# [AIM OF THE EXERCISE]
Using the records below, transcribe word for word the stretch from the line that contains "Scarica l'app de L'Unione Sarda" through the line that contains "đứa trẻ trong đời sống sau này. Nếu", both end lines included, and nothing else.

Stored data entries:
▼

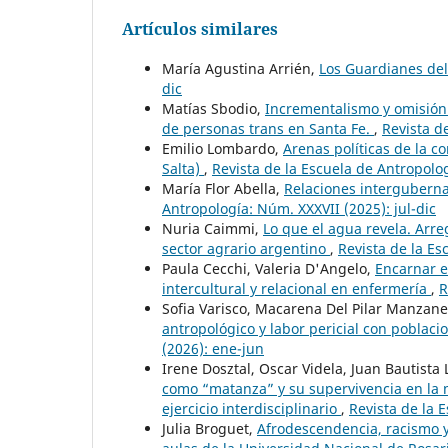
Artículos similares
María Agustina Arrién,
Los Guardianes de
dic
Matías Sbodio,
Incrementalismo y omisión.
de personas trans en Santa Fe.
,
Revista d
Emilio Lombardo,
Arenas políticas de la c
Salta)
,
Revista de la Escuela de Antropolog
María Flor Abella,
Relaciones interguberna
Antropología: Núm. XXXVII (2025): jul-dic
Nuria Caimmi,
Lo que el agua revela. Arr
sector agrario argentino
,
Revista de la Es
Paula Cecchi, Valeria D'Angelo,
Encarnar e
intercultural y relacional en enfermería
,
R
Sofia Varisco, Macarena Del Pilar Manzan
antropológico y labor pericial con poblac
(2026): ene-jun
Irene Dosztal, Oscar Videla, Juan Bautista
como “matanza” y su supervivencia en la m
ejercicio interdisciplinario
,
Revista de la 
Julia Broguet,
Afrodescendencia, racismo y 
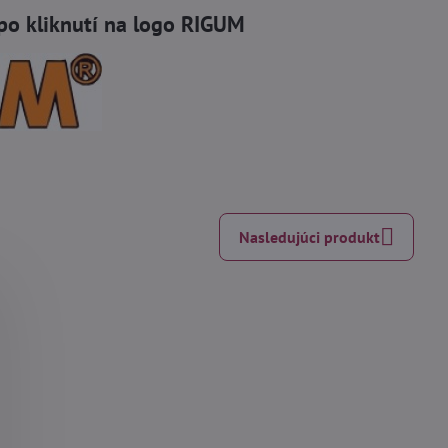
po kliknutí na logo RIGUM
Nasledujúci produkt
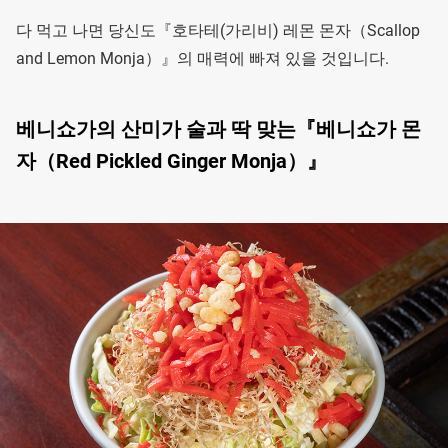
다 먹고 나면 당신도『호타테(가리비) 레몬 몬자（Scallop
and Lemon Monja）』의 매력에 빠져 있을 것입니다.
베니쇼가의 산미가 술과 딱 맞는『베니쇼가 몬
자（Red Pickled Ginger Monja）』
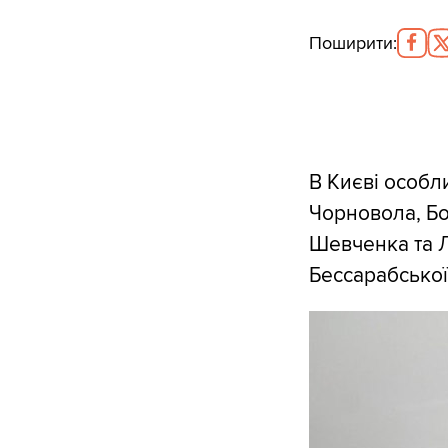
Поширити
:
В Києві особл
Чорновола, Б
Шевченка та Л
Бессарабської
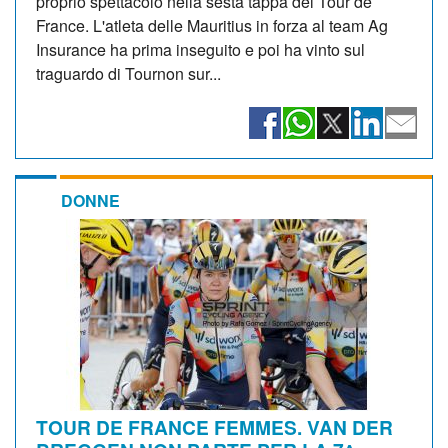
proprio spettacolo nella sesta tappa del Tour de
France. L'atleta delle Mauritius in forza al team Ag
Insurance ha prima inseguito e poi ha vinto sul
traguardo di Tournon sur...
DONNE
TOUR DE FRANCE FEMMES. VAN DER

▲
▼

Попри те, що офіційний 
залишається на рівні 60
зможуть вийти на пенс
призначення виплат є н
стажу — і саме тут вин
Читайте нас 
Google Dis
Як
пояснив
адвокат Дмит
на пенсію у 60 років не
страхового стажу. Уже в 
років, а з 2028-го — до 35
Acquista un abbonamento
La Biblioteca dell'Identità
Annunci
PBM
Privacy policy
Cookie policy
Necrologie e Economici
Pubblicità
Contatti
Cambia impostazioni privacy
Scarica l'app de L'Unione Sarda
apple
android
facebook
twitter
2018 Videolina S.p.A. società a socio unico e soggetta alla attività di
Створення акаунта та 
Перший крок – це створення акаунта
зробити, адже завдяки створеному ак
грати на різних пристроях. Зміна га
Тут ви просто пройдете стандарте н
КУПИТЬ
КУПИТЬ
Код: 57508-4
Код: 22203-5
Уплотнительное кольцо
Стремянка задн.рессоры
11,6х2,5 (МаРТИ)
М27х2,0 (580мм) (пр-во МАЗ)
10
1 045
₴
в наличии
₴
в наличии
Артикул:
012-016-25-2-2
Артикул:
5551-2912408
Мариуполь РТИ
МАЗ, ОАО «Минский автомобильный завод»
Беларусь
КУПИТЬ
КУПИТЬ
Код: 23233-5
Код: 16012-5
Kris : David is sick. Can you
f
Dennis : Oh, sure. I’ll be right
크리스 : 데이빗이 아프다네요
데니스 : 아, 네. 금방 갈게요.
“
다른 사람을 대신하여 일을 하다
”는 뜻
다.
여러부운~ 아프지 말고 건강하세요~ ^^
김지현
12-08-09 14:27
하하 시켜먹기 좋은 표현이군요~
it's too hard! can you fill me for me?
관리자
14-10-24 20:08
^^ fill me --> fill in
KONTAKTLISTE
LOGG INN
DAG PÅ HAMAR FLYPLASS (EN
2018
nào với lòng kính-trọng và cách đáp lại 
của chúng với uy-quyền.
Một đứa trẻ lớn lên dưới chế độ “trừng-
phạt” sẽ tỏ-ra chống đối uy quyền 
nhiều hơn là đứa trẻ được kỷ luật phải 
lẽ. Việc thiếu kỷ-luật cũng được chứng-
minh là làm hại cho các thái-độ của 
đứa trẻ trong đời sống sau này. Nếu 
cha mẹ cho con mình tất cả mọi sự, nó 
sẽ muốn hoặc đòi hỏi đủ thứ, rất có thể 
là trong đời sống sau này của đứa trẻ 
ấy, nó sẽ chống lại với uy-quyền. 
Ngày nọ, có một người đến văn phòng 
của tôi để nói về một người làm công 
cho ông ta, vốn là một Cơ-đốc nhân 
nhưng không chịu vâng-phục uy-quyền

▲

# [REPLY TO THE EXERCISE]
Scarica l'app de L'Unione Sarda
apple
android
facebook
twitter
2018 Videolina S.p.A. società a socio unico e soggetta alla attività di
Створення акаунта та 
Перший крок – це створення акаунта
зробити, адже завдяки створеному ак
грати на різних пристроях. Зміна га
Тут ви просто пройдете стандарте н
КУПИТЬ
КУПИТЬ
Код: 57508-4
Код: 22203-5
Уплотнительное кольцо
Стремянка задн.рессоры
11,6х2,5 (МаРТИ)
М27х2,0 (580мм) (пр-во МАЗ)
10
1 045
₴
в наличии
₴
в наличии
Артикул:
012-016-25-2-2
Артикул:
5551-2912408
Мариуполь РТИ
МАЗ, ОАО «Минский автомобильный завод»
Беларусь
КУПИТЬ
КУПИТЬ
Код: 23233-5
Код: 16012-5
Kris : David is sick. Can you
f
Dennis : Oh, sure. I’ll be right
크리스 : 데이빗이 아프다네요
데니스 : 아, 네. 금방 갈게요.
“
다른 사람을 대신하여 일을 하다
”는 뜻
다.
여러부운~ 아프지 말고 건강하세요~ ^^
김지현
12-08-09 14:27
하하 시켜먹기 좋은 표현이군요~
it's too hard! can you fill me for me?
관리자
14-10-24 20:08
^^ fill me --> fill in
KONTAKTLISTE
LOGG INN
DAG PÅ HAMAR FLYPLASS (EN
2018
nào với lòng kính-trọng và cách đáp lại 
của chúng với uy-quyền.
Một đứa trẻ lớn lên dưới chế độ “trừng-
phạt” sẽ tỏ-ra chống đối uy quyền 
nhiều hơn là đứa trẻ được kỷ luật phải 
lẽ. Việc thiếu kỷ-luật cũng được chứng-
minh là làm hại cho các thái-độ của 
đứa trẻ trong đời sống sau này. Nếu 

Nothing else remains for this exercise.